Abstract: Lenders are required to transmit relatively few raw consumer credit behavior data values to credit reporting agencies. From the raw data, credit bureaus have derived thousands of predictive attributes. By construction, these derived attributes are highly correlated. Multicollinearity is known to hamper the ability to explain statistical and machine learning models. In general, it is desirable if not required to be able to explain the inner workings of credit risk models. When a modeler attempts to incorporate numerous highly collinear attributes in a statistical model and maximize prediction, the impact of multicollinearity works against explainability. Traditional solutions to this problem include omitting variables with the wrong sign or using factor analysis to collapse the original variables into a new subset of variables prior to estimating model parameters. Both solutions increase the ability to explain the model at the expense of decreasing its predictive power.
This paper describes a novel method of utilizing multicollinearity in the data to increase the predictive power of the credit risk model and simultaneously allows reason codes to be extracted from it. We make use of the original attributes, and develop a factor analysis after building the predictive model that allows identification of the concepts that describe reasons credit may be denied. The model is constructed so as to be as predictive as possible using readily available data. Reason codes are extracted from the factors. Eight ways to accomplish this are described. It can be applied to any credit scoring system including traditional logistic regression models and machine learning models.

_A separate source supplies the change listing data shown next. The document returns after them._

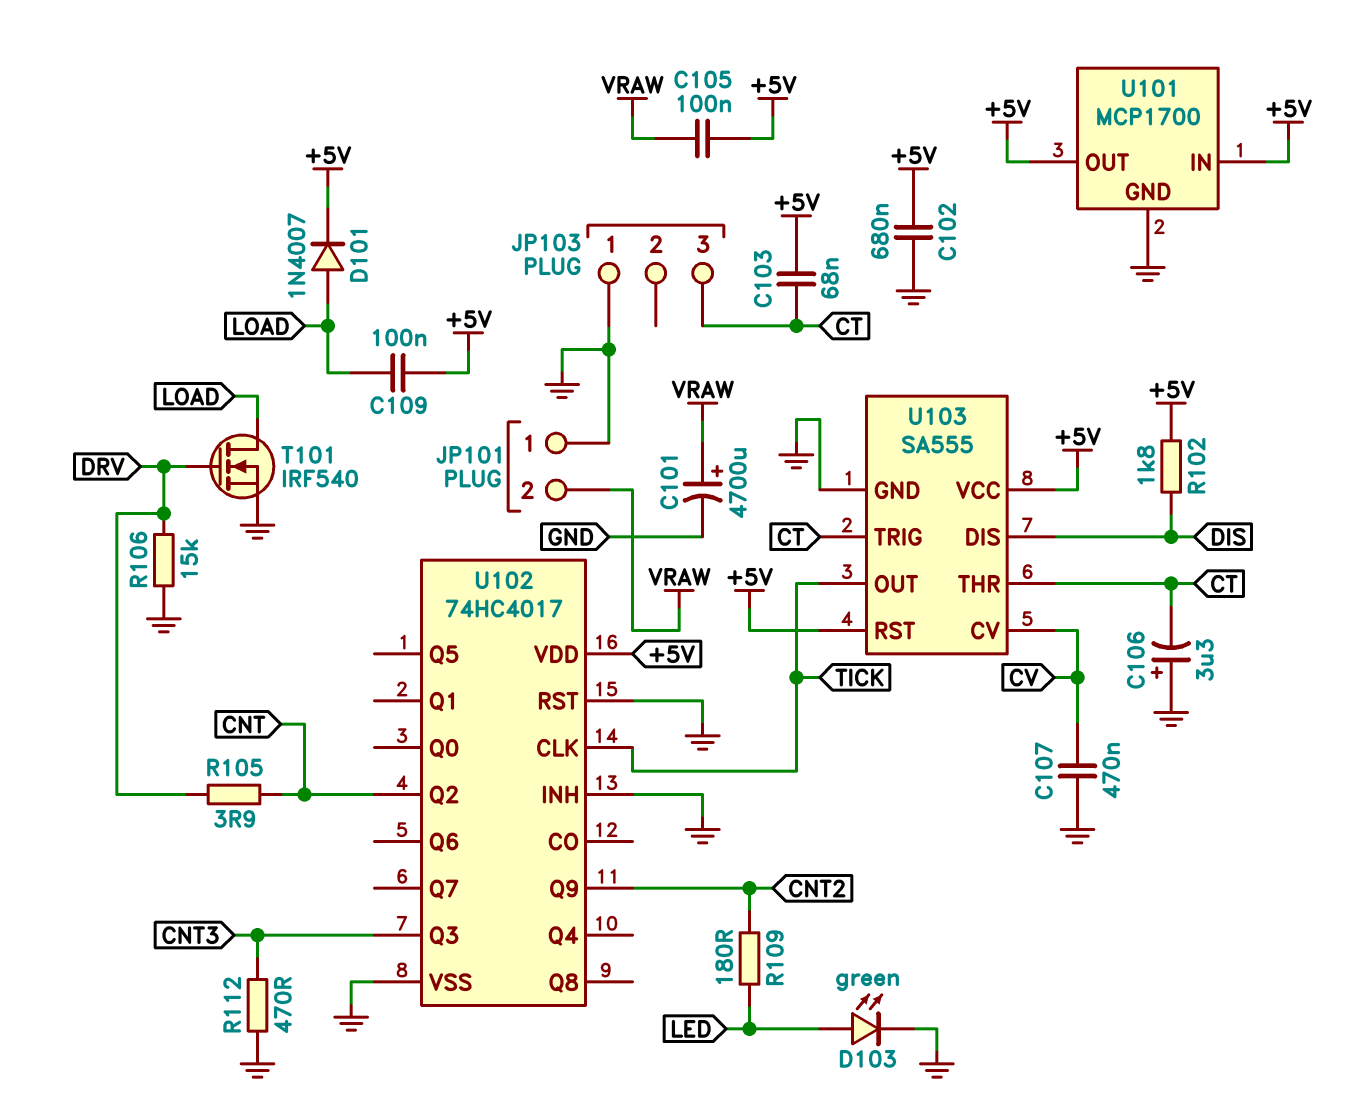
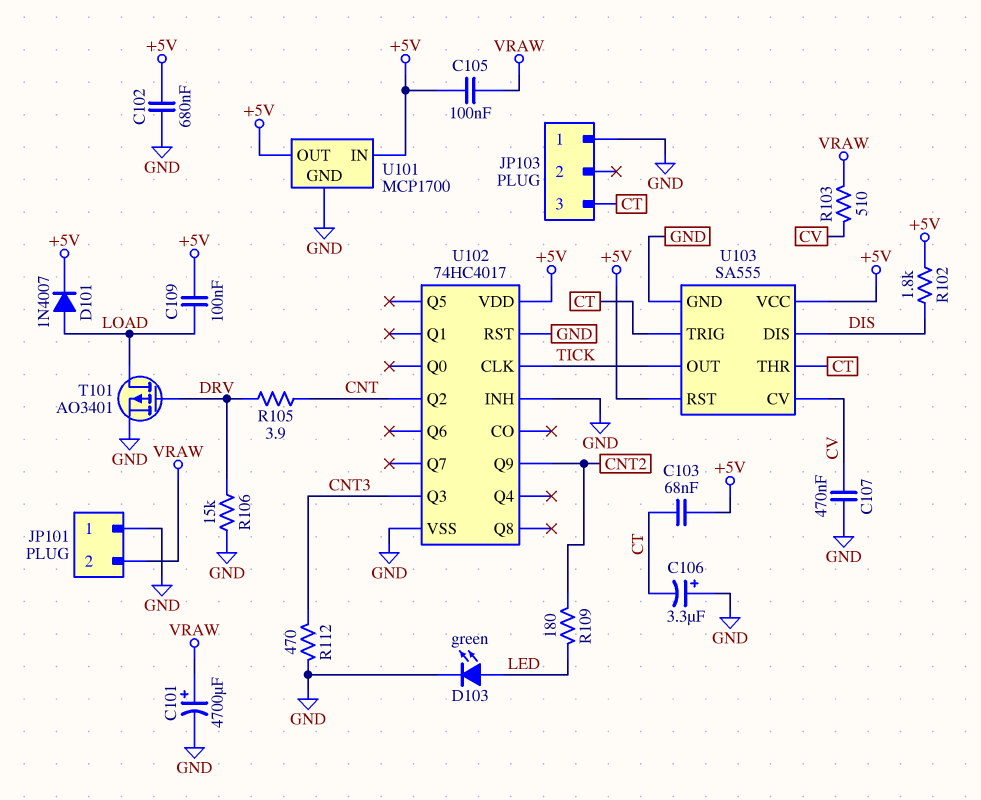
R103: none -> 510 (CV, VRAW)
T101: NMOS IRF540 (G DRV, D LOAD, S GND) -> PMOS AO3401 (G DRV, D LOAD, S GND)

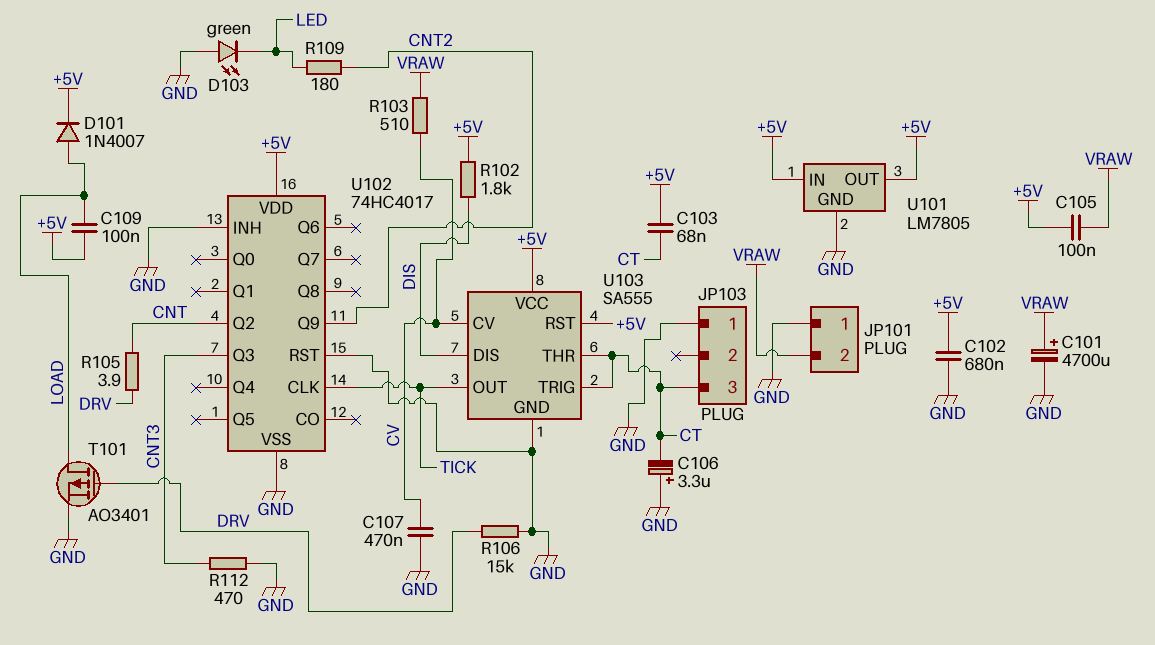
D103: LED green (A LED, K GND) -> LED green (A GND, K LED)
U101: MCP1700 -> LM7805

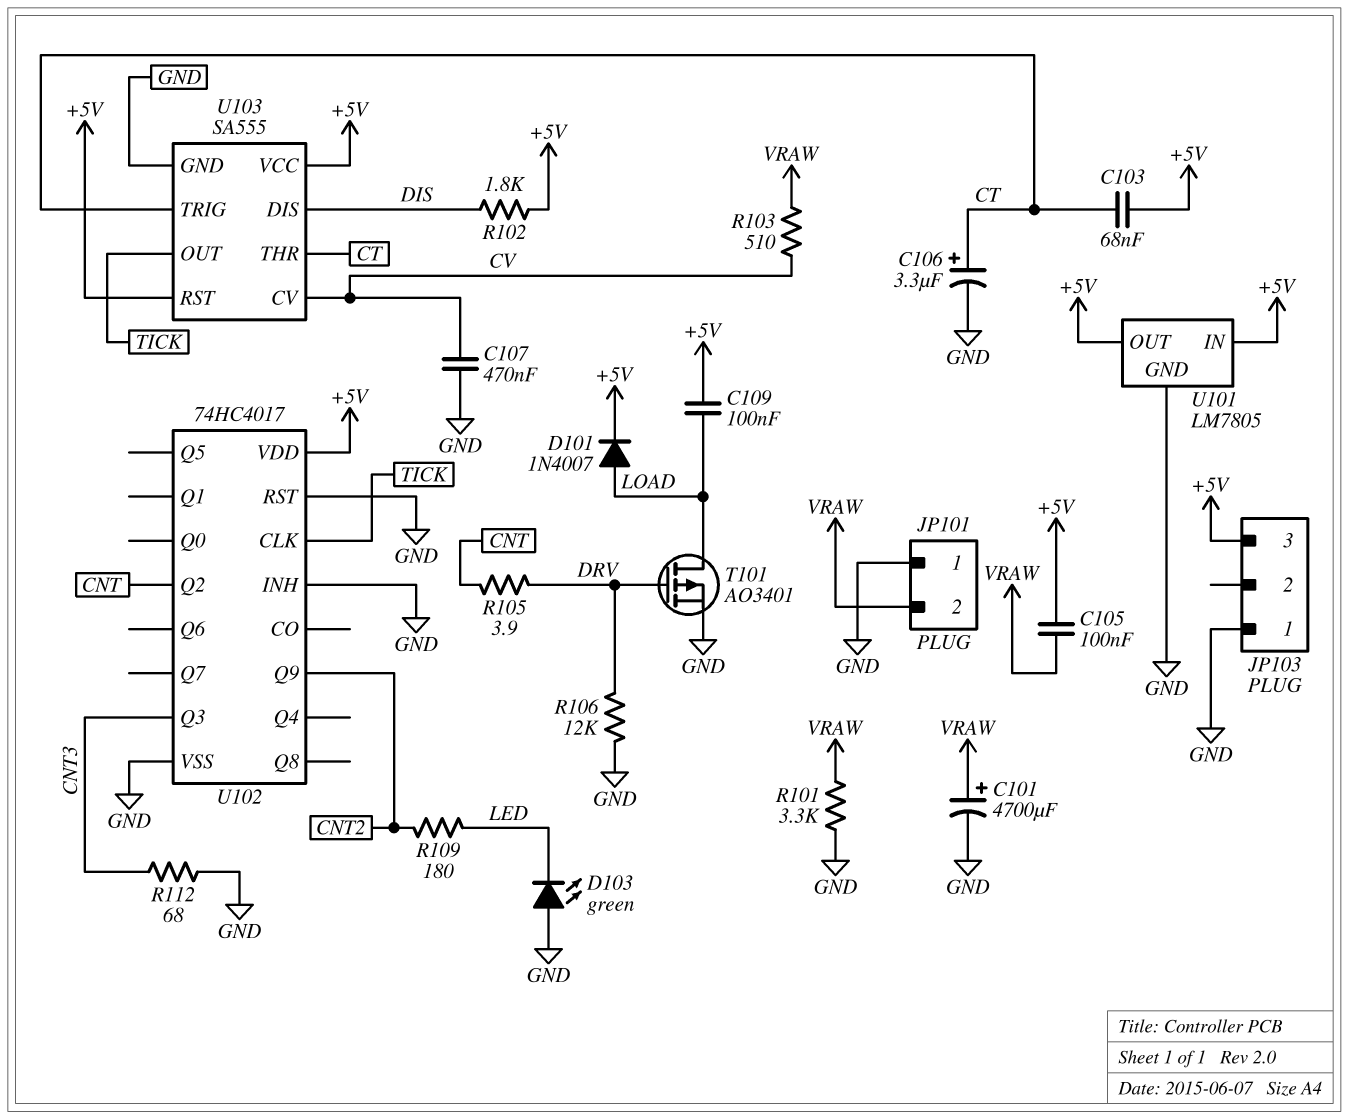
C102: 680nF (+5V, GND) -> none
C106: 3.3uF (plus GND, minus CT) -> 3.3uF (plus CT, minus GND)
JP103 pin 3: CT -> +5V
R101: none -> 3.3k (GND, VRAW)
R106: 15k (DRV, GND) -> 12k (DRV, GND)
R112: 470 (CNT3, GND) -> 68 (CNT3, GND)

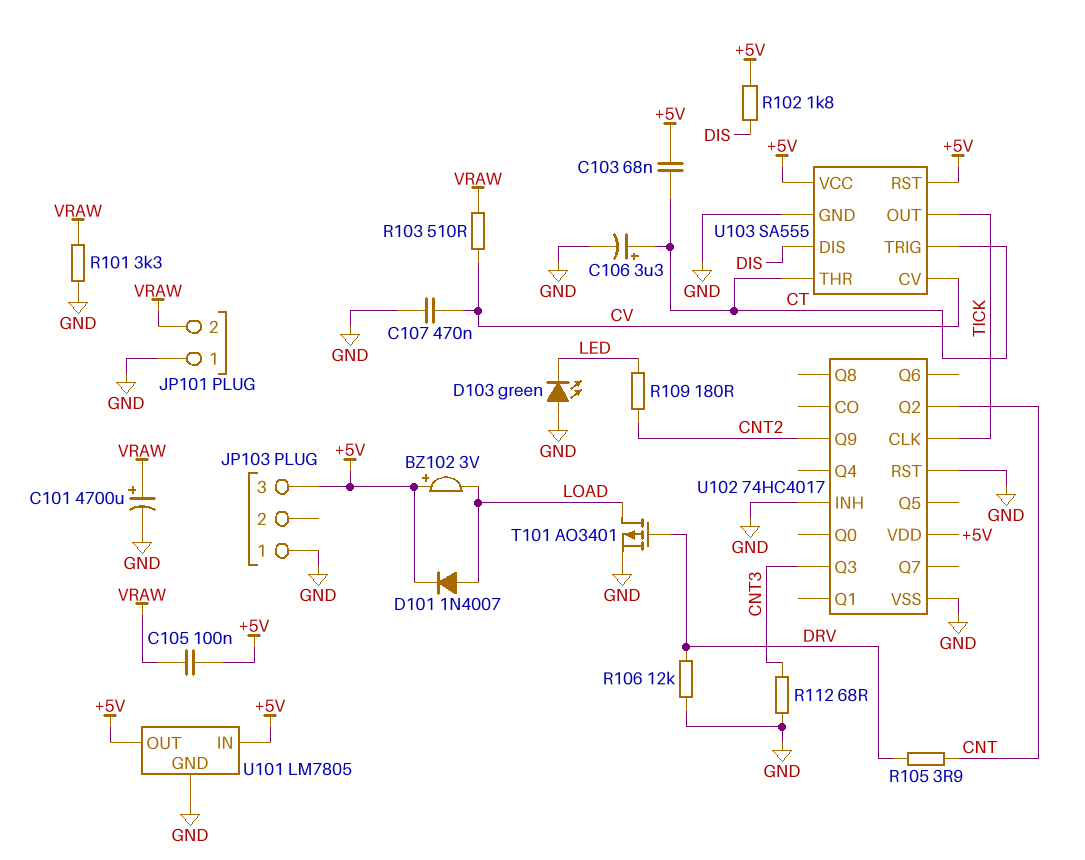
BZ102: none -> buzzer 3V (plus +5V, minus LOAD)
C109: 100nF (+5V, LOAD) -> none

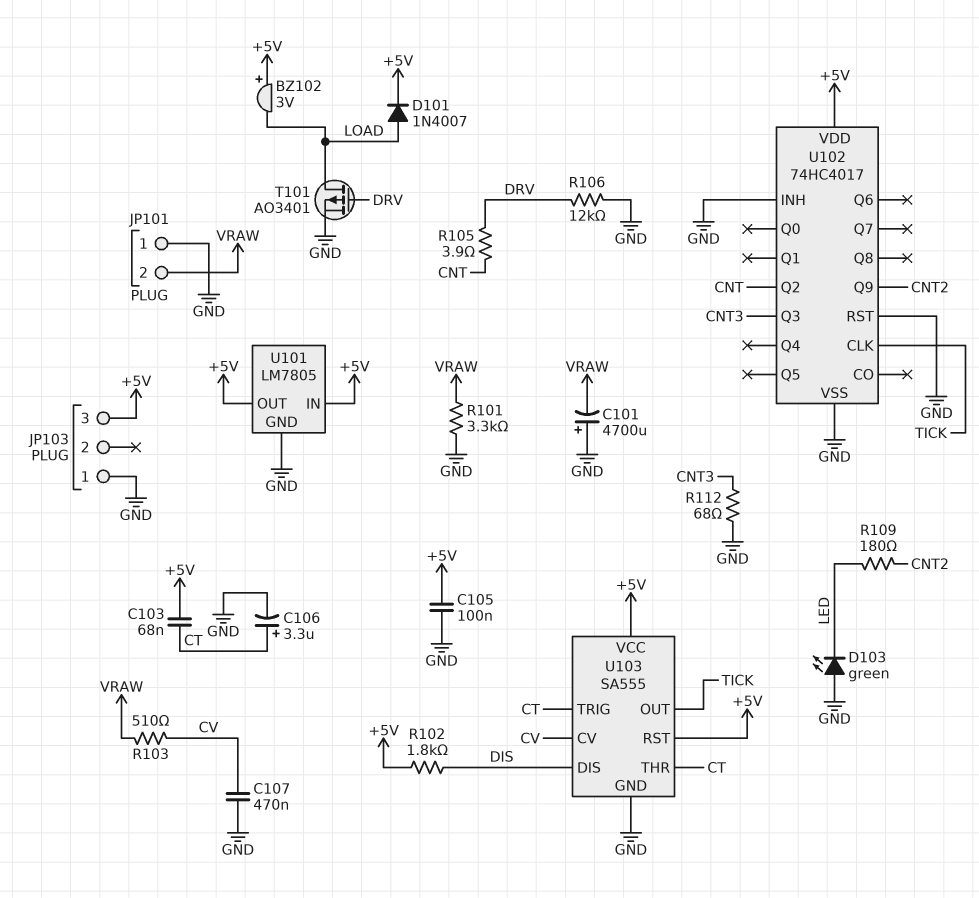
C101: 4700uF (plus VRAW, minus GND) -> 4700uF (plus GND, minus VRAW)
C105: 100nF (+5V, VRAW) -> 100nF (+5V, GND)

Bio: Michael McBurnett is a Distinguished Scientist in the Equifax Data Science Lab. He has 30 years of experience building, deploying, or monetizing mathematical models of human behavior in the credit risk, banking, combination utility, telecommunications, direct marketing, counterinsurgency warfare, intelligence, political, and academic arenas. His professional career has focused on mathematical and statistical modeling, data collection, the invention or identification of new data sources appropriate for particular problems, and data analysis. He is a co-inventor of NeuroDecision®, a regulatory compliant method of producing actionable risk scores with appropriate adverse action codes using neural networks.